Skipper (Alan Hale Jr.): There's a table in this Navy manual that tells me how much I should weigh.
Gilligan (Bob Denver): Maybe it's under "tonnage."
The castaways on Gilligan's Island had lots of time to think about what they wanted to do when they returned to civilization — as they were almost always sure that they would.
In the episode that first aired 50 years ago tonight, the Professor (Russell Johnson) was working on a dye marker that everyone believed would be sure to bring their salvation to them — and soon — so Gilligan (Bob Denver) and the Skipper (Alan Hale Jr.) were making plans for enlisting in the Navy when they got back to civilization.
But there was a problem. According to Navy regulations, the Skipper was overweight and Gilligan was underweight. The obvious solutions were that the Skipper had to go on a diet, and Gilligan had to start eating just about anything he could get his hands on.
As usual when one of them had a problem, the rest of the castaways pitched in to help. The girls, Mary Ann (Dawn Wells) and Ginger (Tina Louise), spoon–fed Gilligan. So did the Howells (Natalie Schafer and Jim Backus) — in their blue blood sort of way.
And Ginger tried to make the Skipper's diet yield greater results by encouraging him to do some exercises that she promised would be good for his figure. She proceeded to demonstrate some of them for him.
The Skipper said he would try, but "mine will never look like yours!" I guess that was an understatement.
He gave it a pretty good shot, but while the spirit was willing, the flesh was weak when the Skipper saw Gilligan packing away food while he had to be content with practically no calories at all.

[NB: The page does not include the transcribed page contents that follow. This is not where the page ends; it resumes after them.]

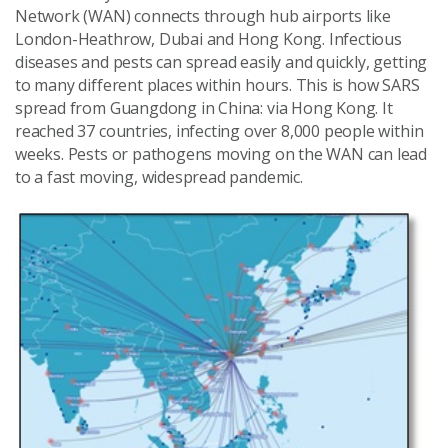
Network (WAN) connects through hub airports like
London-Heathrow, Dubai and Hong Kong. Infectious
diseases and pests can spread easily and quickly, getting
to many different places within hours. This is how SARS
spread from Guangdong in China: via Hong Kong. It
reached 37 countries, infecting over 8,000 people within
weeks. Pests or pathogens moving on the WAN can lead
to a fast moving, widespread pandemic.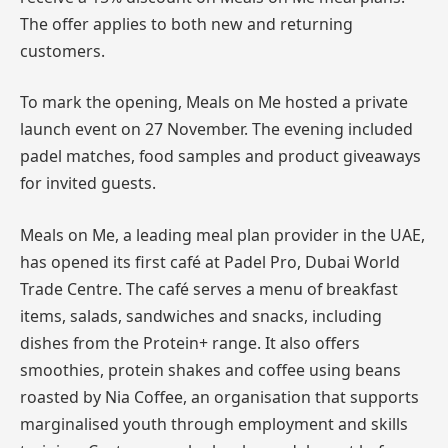
The offer applies to both new and returning
customers.
To mark the opening, Meals on Me hosted a private
launch event on 27 November. The evening included
padel matches, food samples and product giveaways
for invited guests.
Meals on Me, a leading meal plan provider in the UAE,
has opened its first café at Padel Pro, Dubai World
Trade Centre. The café serves a menu of breakfast
items, salads, sandwiches and snacks, including
dishes from the Protein+ range. It also offers
smoothies, protein shakes and coffee using beans
roasted by Nia Coffee, an organisation that supports
marginalised youth through employment and skills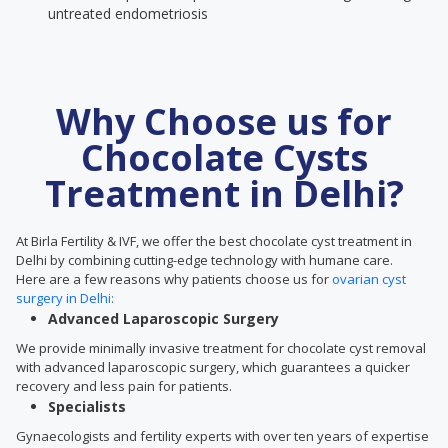
untreated endometriosis
Why Choose us for
Chocolate Cysts
Treatment in Delhi?
At Birla Fertility & IVF, we offer the best chocolate cyst treatment in
Delhi by combining cutting-edge technology with humane care.
Here are a few reasons why patients choose us for
ovarian cyst
surgery in Delhi:
Advanced Laparoscopic Surgery
We provide minimally invasive treatment for chocolate cyst removal
with advanced laparoscopic surgery, which guarantees a quicker
recovery and less pain for patients.
Specialists
Gynaecologists and fertility experts with over ten years of expertise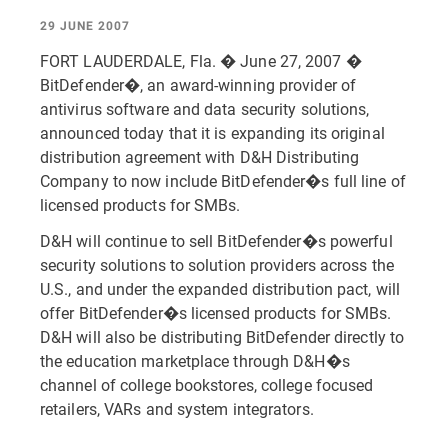
29 JUNE 2007
FORT LAUDERDALE, Fla. � June 27, 2007 �
BitDefender�, an award-winning provider of
antivirus software and data security solutions,
announced today that it is expanding its original
distribution agreement with D&H Distributing
Company to now include BitDefender�s full line of
licensed products for SMBs.
D&H will continue to sell BitDefender�s powerful
security solutions to solution providers across the
U.S., and under the expanded distribution pact, will
offer BitDefender�s licensed products for SMBs.
D&H will also be distributing BitDefender directly to
the education marketplace through D&H�s
channel of college bookstores, college focused
retailers, VARs and system integrators.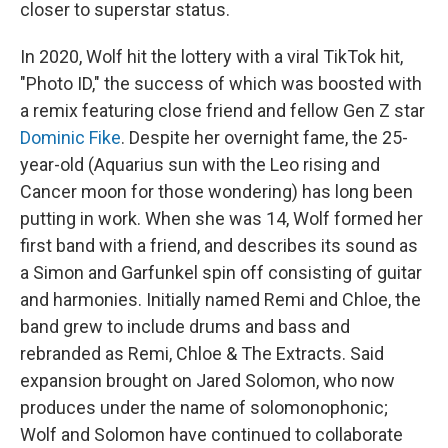
closer to superstar status.
In 2020, Wolf hit the lottery with a viral TikTok hit,
"Photo ID," the success of which was boosted with
a remix featuring close friend and fellow Gen Z star
Dominic Fike
. Despite her overnight fame, the 25-
year-old (Aquarius sun with the Leo rising and
Cancer moon for those wondering) has long been
putting in work. When she was 14, Wolf formed her
first band with a friend, and describes its sound as
a Simon and Garfunkel spin off consisting of guitar
and harmonies. Initially named Remi and Chloe, the
band grew to include drums and bass and
rebranded as Remi, Chloe & The Extracts. Said
expansion brought on Jared Solomon, who now
produces under the name of solomonophonic;
Wolf and Solomon have continued to collaborate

And, at first, he felt put upon when he was asked to feed Gilligan when the girls were asked to help the Professor in some way. But then he appeared to realize it was a golden opportunity for him to sample the food he had only been able to observe from a distance. Gilligan caught on, though, and took over the feeding.
In the meantime, the Professor had been making progress on the dye ("shiny junk" is what Gilligan called it). He had a delightful conversation with Ginger, as I recall, in which Ginger reminisced about mixing two chemicals together in chemistry class. "Do you know what I got?" she asked.
"Expelled," the Professor replied.
"No," Ginger said. "I got a date with the cutest young fireman."
Gilligan had become so conditioned to eating that, near the end of the episode when the castaways needed that "shiny junk" to signal to a passing plane or boat, it was revealed that they couldn't use it because Gilligan had consumed it.
Once again, Gilligan had foiled an apparently likely rescue.
Personally, I never thought the rescue was that likely. There were gaping holes in the story that even I saw when I first saw the episode at the age of 7 or 8.
But it was still entertaining, as always.